Voici ce que nous entendons : Pour commencer, la violence du
peuple sous occupation doit cesser ; pour commencer, l'Etat
occupant doit être reconnu. Conditions [sine qua non].
Toutefois, même là où les manifestations sont non-violentes,
comme à Bil'in, Israël joue la carte de la sévérité militaire.
C'est un truisme de dire que l'occupation et l'oppression
conduisent à la résistance ainsi qu'au terrorisme.
Malheureusement, dans la Politique avec un grand P, ce ne sont
pas les faits qui comptent, mais les mythes. Jusqu'à
aujourd'hui, Israël et les Juifs sont prétendument les victimes
de l'histoire. C'est ce que tous les enfants en Israël
apprennent à l'école. "Bien que la République Fédérale
d'Allemagne se soit toujours tenue aux côtés de l'existence
d'Israël et de son droit à exister, le public allemand a souvent
manqué d'engagement et d'empathie pour l'Etat qui a été arraché
au désert et à un environnement anti-occidental hostile.

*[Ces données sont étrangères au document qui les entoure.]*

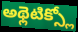
అథ్లెటిక్స్లో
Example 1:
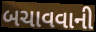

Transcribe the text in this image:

બચાવવાની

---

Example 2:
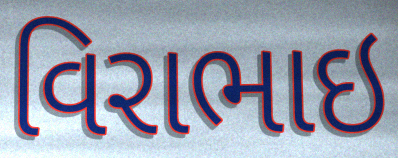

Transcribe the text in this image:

વિરાભાઇ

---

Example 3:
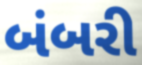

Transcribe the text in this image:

બંબરી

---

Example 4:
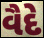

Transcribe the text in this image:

વૈદે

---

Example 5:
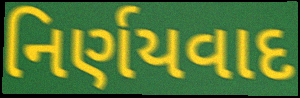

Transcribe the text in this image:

Les
sondages montrent encore et toujours que de nombreux Allemands
ont beaucoup de compréhension pour les Palestiniens et leurs
problèmes - tout en restant à une distance plus critique
vis-à-vis d'Israël, au regard de l'héroïsme israélien de survie,
sans pour autant adopter une attitude agressive primaire", a
écrit avec sentimentalisme le rédacteur en chef du quotidien
Die Welt, Thomas Schmid, le 16 mars 2008, dans une
contribution en une.
Lorsque la violence d'Israël est louée comme étant héroïque, il
ne faut pas s'étonner qu'il n'y ait aucun changement. Le mythe
d'Israël en tant que victime, le mythe de la Guerre des Six
Jours, le mythe d'Oslo, le mythe de l'antisémitisme
arabo-islamique, sont tous réfutés et forment toujours la base
de la politique occidentale.
Il est perfide qu'Israël prétende parler et agir pour tous les
Juifs pour violer les droits de l'homme et la loi internationale
explicitement au nom des Juifs - ceci conduit inévitablement à
la création de tendances anti-juives. C'est un problème majeur.

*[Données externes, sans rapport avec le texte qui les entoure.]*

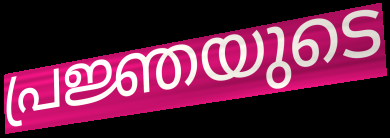
പ്രജ്ഞയുടെ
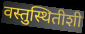
वस्तुस्थितीशी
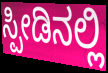
ಸ್ಪೀಡಿನಲ್ಲಿ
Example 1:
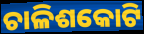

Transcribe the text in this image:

ଚାଳିଶକୋଟି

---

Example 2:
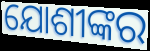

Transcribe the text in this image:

ଯୋଶୀଙ୍କର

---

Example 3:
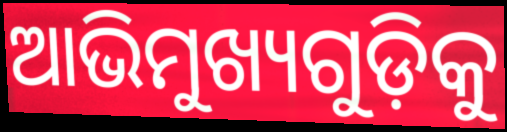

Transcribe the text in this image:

ଆଭିମୁଖ୍ୟଗୁଡ଼ିକୁ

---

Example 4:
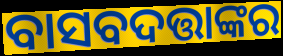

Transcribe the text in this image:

ବାସବଦତ୍ତାଙ୍କର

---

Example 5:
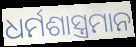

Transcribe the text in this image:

ଧର୍ମଶାସ୍ତ୍ରମାନ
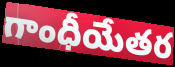
గాంధీయేతర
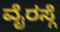
ವೈರಸ್ಗೆ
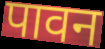
पावन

Nous entendons que ce serait un cliché antisémite de dire que
les Juifs sont eux-mêmes responsables de la judéophobie. Mais la
discussion ne s'arrête pas là.
En effet, si les choses sont si simples, alors, pourquoi Israël
agit-il contre ses propres intérêts ? Depuis le début, la
société israélienne a été traumatisée par le génocide nazi
contre les Juifs. C'est dans la nature d'un traumatisme que la
situation non surmontée soit ressassée, encore et toujours, et
provoquée inconsciemment - tant que ce qui s'est produit en
Allemagne et en Europe ne soit complètement compris. C'est la
raison pour laquelle les dirigeants palestiniens, arabes et
musulmans ont été constamment conceptualisés comme les fantômes
d'Hitler : Arafat, le Cheikh Yacine, Saddam, Ahmadinejad, etc.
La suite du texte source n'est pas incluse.